◆ Material for the task

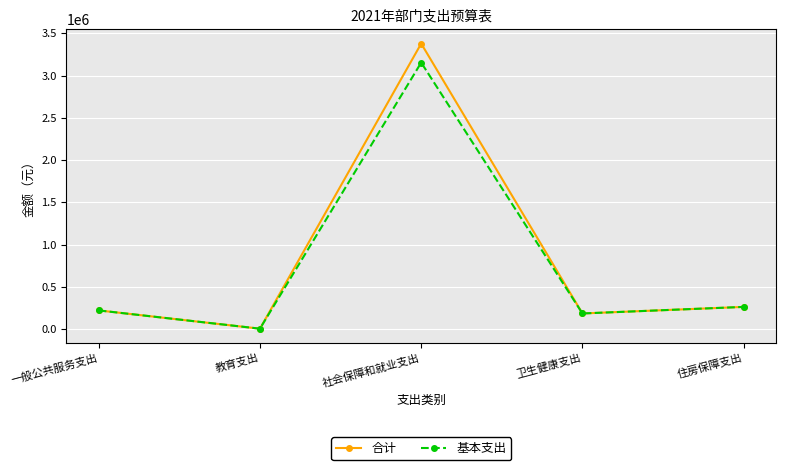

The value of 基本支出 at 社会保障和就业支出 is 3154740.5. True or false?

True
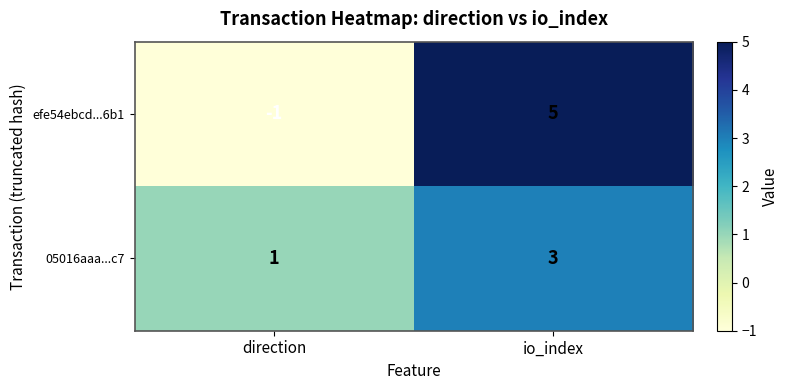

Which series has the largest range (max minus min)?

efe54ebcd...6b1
--
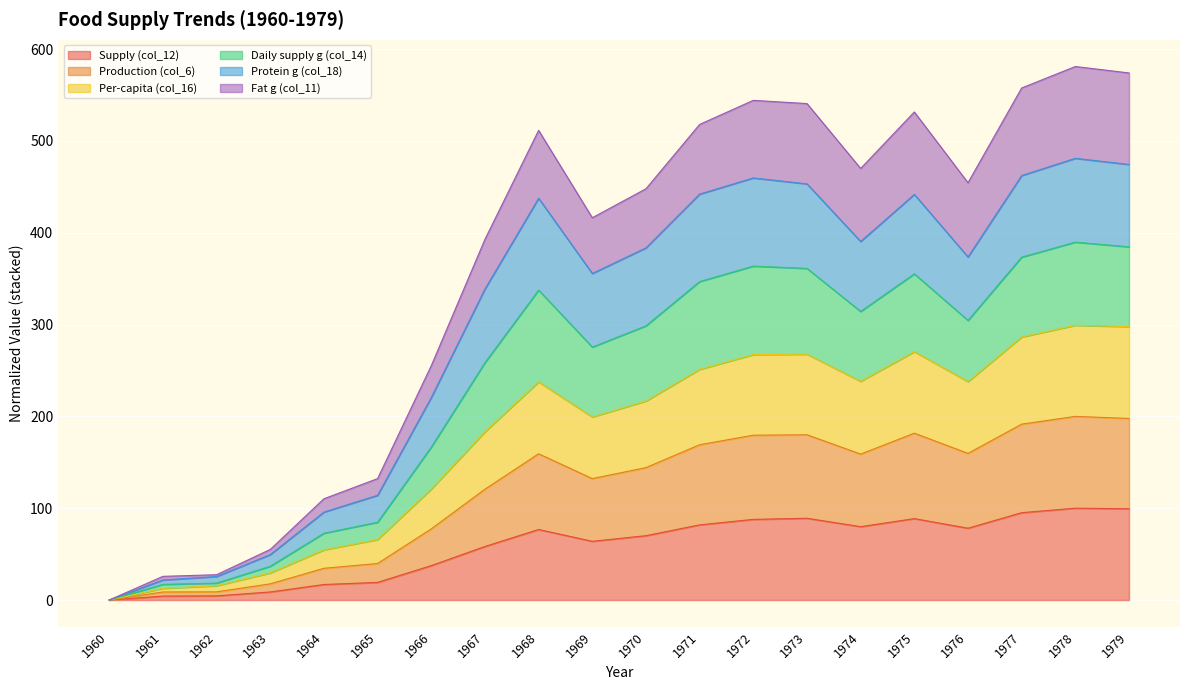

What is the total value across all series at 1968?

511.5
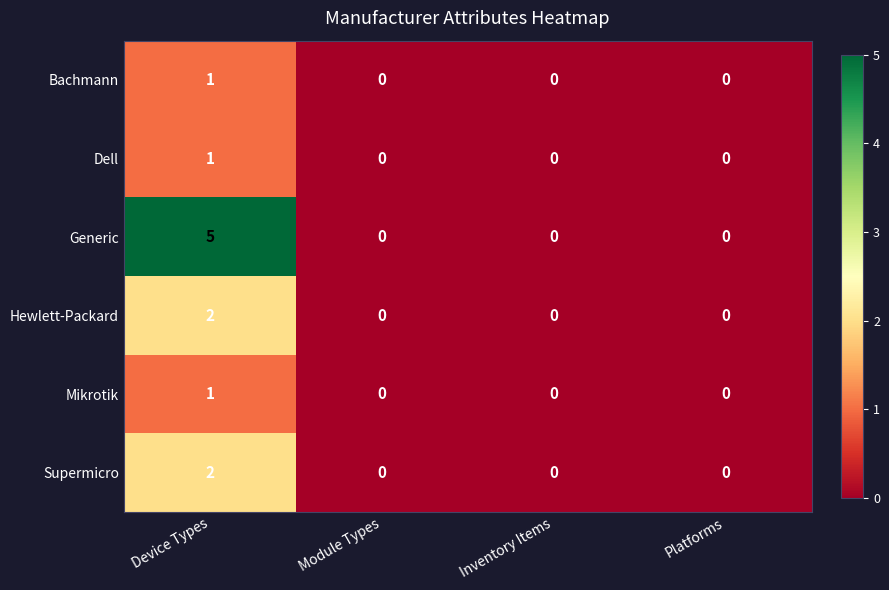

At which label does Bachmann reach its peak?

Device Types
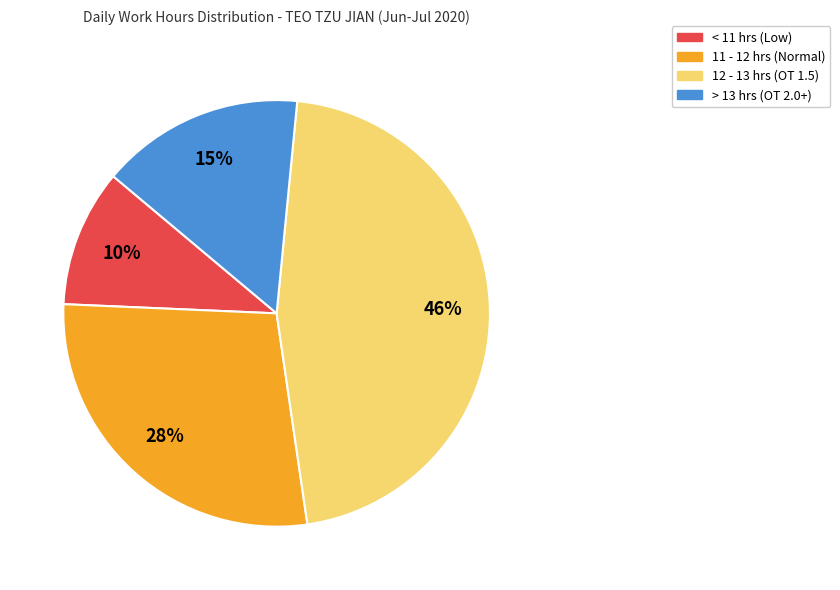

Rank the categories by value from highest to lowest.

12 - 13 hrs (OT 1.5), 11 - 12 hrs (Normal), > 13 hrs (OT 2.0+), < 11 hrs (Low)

◆ The problem
Reproduce the records from the line with "The value of" up to and including the line with "Which series has", substituting "greatest" for "largest" and leaving everything else unchanged. Omit the pictures from your answer.

◆ Answer box
The value of 基本支出 at 社会保障和就业支出 is 3154740.5. True or false?

True

Which series has the greatest range (max minus min)?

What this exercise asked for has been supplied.